## [Work instruction]
Extract exactly the lines from the top of the records through the line containing "Figure 3. Estimation", and keep pictures out of the copy.

## [Data for the task]

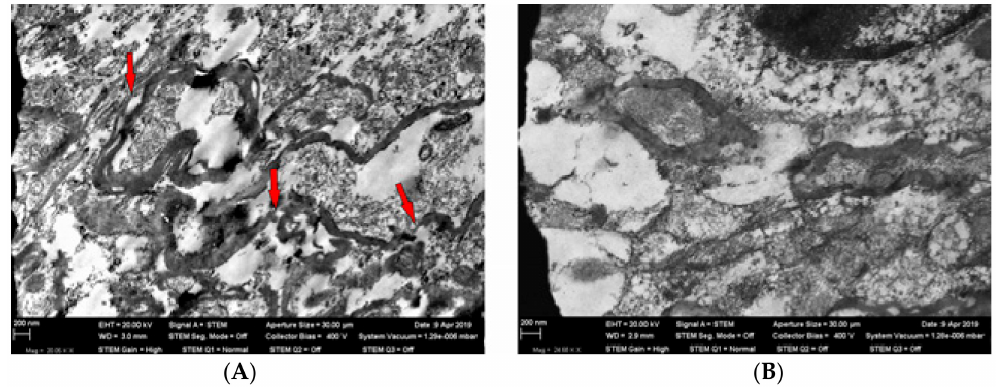
Figure 3. Panel ( A )—a neuron body with numerous nanoparticles (shown by red arrows) and vacuolized cytoplasm (shown by a red asterisk); TEM, magnification × 41,950; Panel ( B )—non-damaged neuron bodies in the olfactory region of a rat brain from the control (sham-exposed) group; TEM, magnification × 10,410.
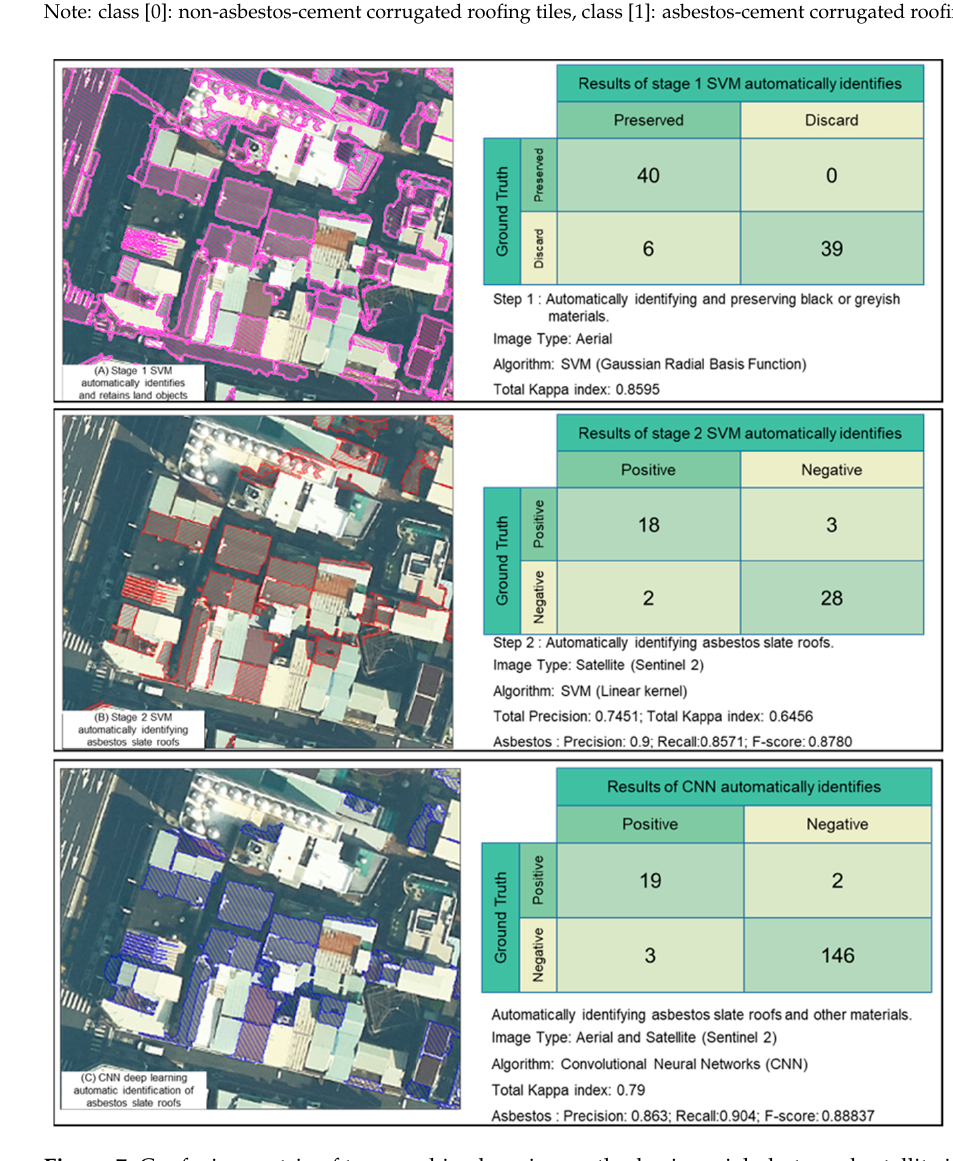
Figure 7. Confusion matrix of two machine learning methods via aerial photo and satellite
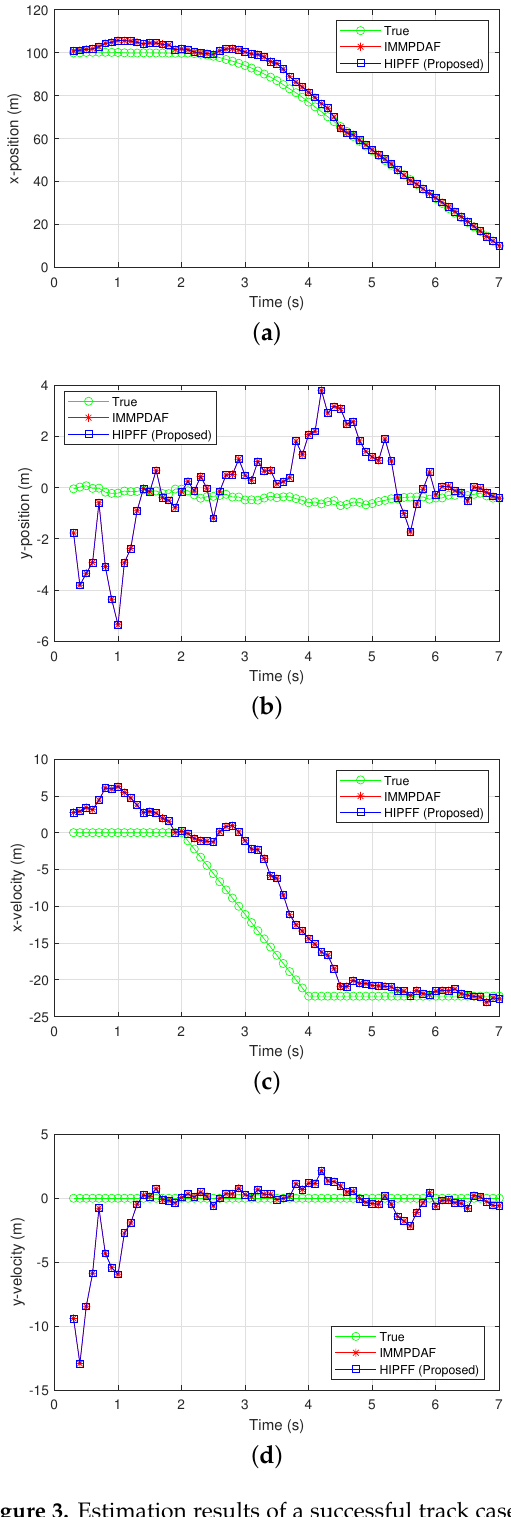
Figure 3. Estimation results of a successful track case: ( a ) x-position; ( b ) y-position; ( c ) x-velocity; and ( d )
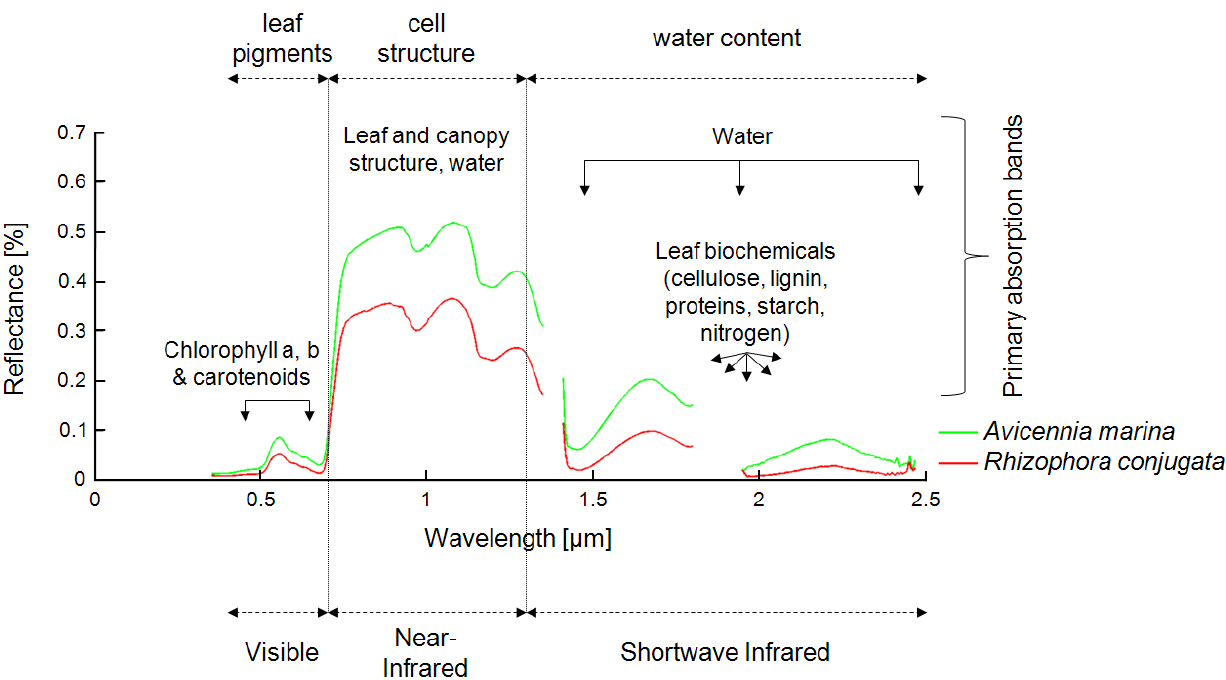
Figure 3. Spectral characteristics and their influencing parameters of the mangrove species Avicennia marina and Rhizophora conjugate as measured with an field spectrometer in Ca Mau Province, Vietnam, January 2010. Stacks of at least eight layers of mangrove leaves were measured, filling the instantaneous field of view, IFOV, of the spectrometer to grant optimal leaf area index (LAI) conditions without background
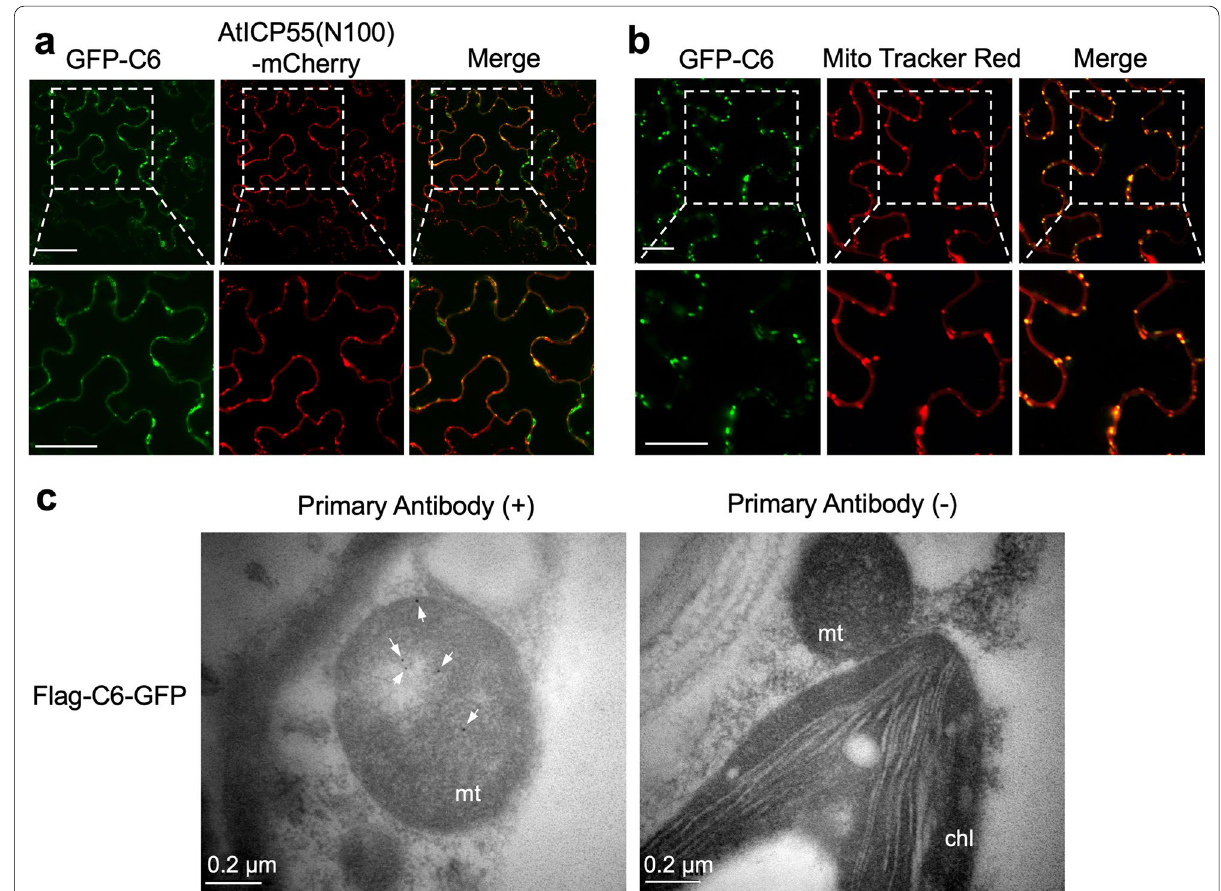
marker AtICP55(N100)‑mCherry in mesophyll cells of N. benthamiana leaves. Scale bars: 25 μm. b Co‑localization of GFP‑C6 with the mitochondrial stain Mito Tracker Red. Scale bars: 25 μm. c Immunogold staining of Flag‑C6‑GFP protein in N. benthamiana mesophyll cells with (left panel) or without (right panel) GFP antibody. Arrows indicate gold label in the mitochondrion. Scale bars: 0.2 μm. Mt: mitochondrion. Chl:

## [Task solution]
Figure 3. Panel ( A )—a neuron body with numerous nanoparticles (shown by red arrows) and vacuolized cytoplasm (shown by a red asterisk); TEM, magnification × 41,950; Panel ( B )—non-damaged neuron bodies in the olfactory region of a rat brain from the control (sham-exposed) group; TEM, magnification × 10,410.
Figure 7. Confusion matrix of two machine learning methods via aerial photo and satellite
Figure 3. Estimation results of a successful track case: ( a ) x-position; ( b ) y-position; ( c ) x-velocity; and ( d )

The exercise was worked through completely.